Is every endeavor you undertake marvelously, brilliantly done? No? Mine either. Don't put this kind of pressure on yourself, it will kill the fun. See number 7. And if your inner critic opens his or her mouth, kindly tell them it's not their day to complain and next month's not looking good either.

It's okay to have an off day...or month. See number 6 and 11.

13. Challenge yourself…to sketch something you think is beyond your current skills.
Even if you think you can't, you may just surprise yourself. And it's how we learn, how we get better. And if you fail (gasp!), count it as a success anyway—because you had the courage to try.

This is in no way an exhaustive list so I'd like to know what you would tell yourself if you could travel back in time…please leave your thoughts in the comments and I'll add them to the list!

10 comments:

  1. This comment has been removed by the author.

    ReplyDelete
  2. Thanks for sharing these thought. Just so you know... You've helped me do in part or completely each of these. I have gained more confidence in my journaling because I found your friendship and your classes. Thank you for that.

    ReplyDelete
  3. Having a bit of technical difficulties tonight. If I could travel back in time, I would NOT listen to anyone who told me that I was wasting my time by coloring (think kindergarten and the rest of my school years), that if you are going to color you must stay within the lines and certain things can only be done one way. If I could travel back in time I would just draw, paint, make art, and have fun!

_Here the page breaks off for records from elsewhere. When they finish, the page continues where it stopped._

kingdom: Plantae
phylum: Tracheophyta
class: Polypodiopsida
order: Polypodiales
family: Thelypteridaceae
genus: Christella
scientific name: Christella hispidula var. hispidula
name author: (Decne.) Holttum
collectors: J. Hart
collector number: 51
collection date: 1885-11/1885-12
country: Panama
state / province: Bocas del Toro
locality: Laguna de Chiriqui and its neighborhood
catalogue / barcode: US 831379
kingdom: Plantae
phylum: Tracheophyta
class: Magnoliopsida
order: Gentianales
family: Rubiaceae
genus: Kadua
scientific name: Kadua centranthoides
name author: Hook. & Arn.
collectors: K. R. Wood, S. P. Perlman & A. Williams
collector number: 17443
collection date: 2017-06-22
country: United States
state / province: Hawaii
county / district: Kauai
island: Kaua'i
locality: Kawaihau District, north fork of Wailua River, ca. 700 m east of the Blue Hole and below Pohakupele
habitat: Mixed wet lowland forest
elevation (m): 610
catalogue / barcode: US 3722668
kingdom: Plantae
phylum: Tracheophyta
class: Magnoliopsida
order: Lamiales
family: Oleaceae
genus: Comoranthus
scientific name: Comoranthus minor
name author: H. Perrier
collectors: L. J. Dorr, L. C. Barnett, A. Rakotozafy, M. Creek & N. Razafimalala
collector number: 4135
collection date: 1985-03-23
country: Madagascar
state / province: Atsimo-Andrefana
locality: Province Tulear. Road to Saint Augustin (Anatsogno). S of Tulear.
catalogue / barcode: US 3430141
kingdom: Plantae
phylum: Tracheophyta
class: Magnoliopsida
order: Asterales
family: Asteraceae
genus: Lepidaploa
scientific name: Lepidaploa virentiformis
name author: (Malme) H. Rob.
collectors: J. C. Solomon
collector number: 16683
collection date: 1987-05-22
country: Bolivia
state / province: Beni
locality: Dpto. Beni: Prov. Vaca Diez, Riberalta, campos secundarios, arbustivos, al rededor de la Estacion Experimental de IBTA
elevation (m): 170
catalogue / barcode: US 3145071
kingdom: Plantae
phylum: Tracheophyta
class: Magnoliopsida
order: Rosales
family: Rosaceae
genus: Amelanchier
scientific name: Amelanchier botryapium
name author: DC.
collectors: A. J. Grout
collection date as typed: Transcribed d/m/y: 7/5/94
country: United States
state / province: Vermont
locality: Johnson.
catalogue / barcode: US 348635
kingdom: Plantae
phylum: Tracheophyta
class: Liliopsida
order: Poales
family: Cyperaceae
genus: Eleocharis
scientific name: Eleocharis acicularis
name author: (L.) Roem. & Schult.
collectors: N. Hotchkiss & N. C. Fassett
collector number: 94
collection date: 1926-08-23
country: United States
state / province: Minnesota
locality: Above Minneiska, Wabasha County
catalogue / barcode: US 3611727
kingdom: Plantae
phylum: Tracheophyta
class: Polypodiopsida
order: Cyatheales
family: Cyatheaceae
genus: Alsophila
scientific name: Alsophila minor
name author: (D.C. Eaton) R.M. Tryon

    Laure, have you heard the song by Harry Chapin 'Flowers Are Red"? If not you should listen to it. My collage Elementary art teacher use to play it for our Teaching Elementary School Art methods class. https://vimeo.com/16812570 If that doesn't work search YouTube for it.

    ReplyDelete
  4. I wish I'd started sooner! Thank goodness for the internet because it doesn't leave people isolated wondering what to do to learn how. I wish I'd done those baby books for my kids but didn't think it would matter. It does so if anyone is reading this that has little kids, start drawing them. So what if you are bad at it, do it anyway because they are only going to grow up and you will have missed the chance. And if you just can't draw them, then draw their blankies, their toys and their dishes and so on.

    ReplyDelete
  5. Your post was just what I needed to get me back on the road to sketching in the lovely Moleskin I treated myself too but as yet haven't plucked up courage to put pencil to paper yet. After reading No 3 I laughed & thought she's so right what does it matter if I don't get the 1st page perfect, as you said there are another 24 to use. Thanks a lot, I will start it today ,

    ReplyDelete
  6. Thank you for this post. I just says everything that has to be said. Please keep on your inspirational writing!
    Gabi from Vienna, Austria

    ReplyDelete
  7. Laure - your post is so inspirational...especially great wisdom in not comparing your art to someone else's. Sometimes that is easier said than done when one sees gorgeous art pages. Great reminder too that no one was born holding a pencil or pen and paper when they arrived. So enjoyed your great tips - definitely very encouraging to us sketchers who are always wanting the perfect page. Have a great day.

    ReplyDelete
  8. Great list of wise points! I think I'll come back when I can think of something to add to your list. Keep your wisdom coming!

    ReplyDelete
  9. Excellent list of points and they can be applied to most creative endeavors.

    I used to be terrified of making mistakes because I'd be 'wasting' materials. After decades of not doing much of anything I realized that there was nothing positive in this approach ~ because you can't take those materials with you when you die, so all I was really doing was sabotaging my own joy and potential growth. They're just materials. They are meant to be used.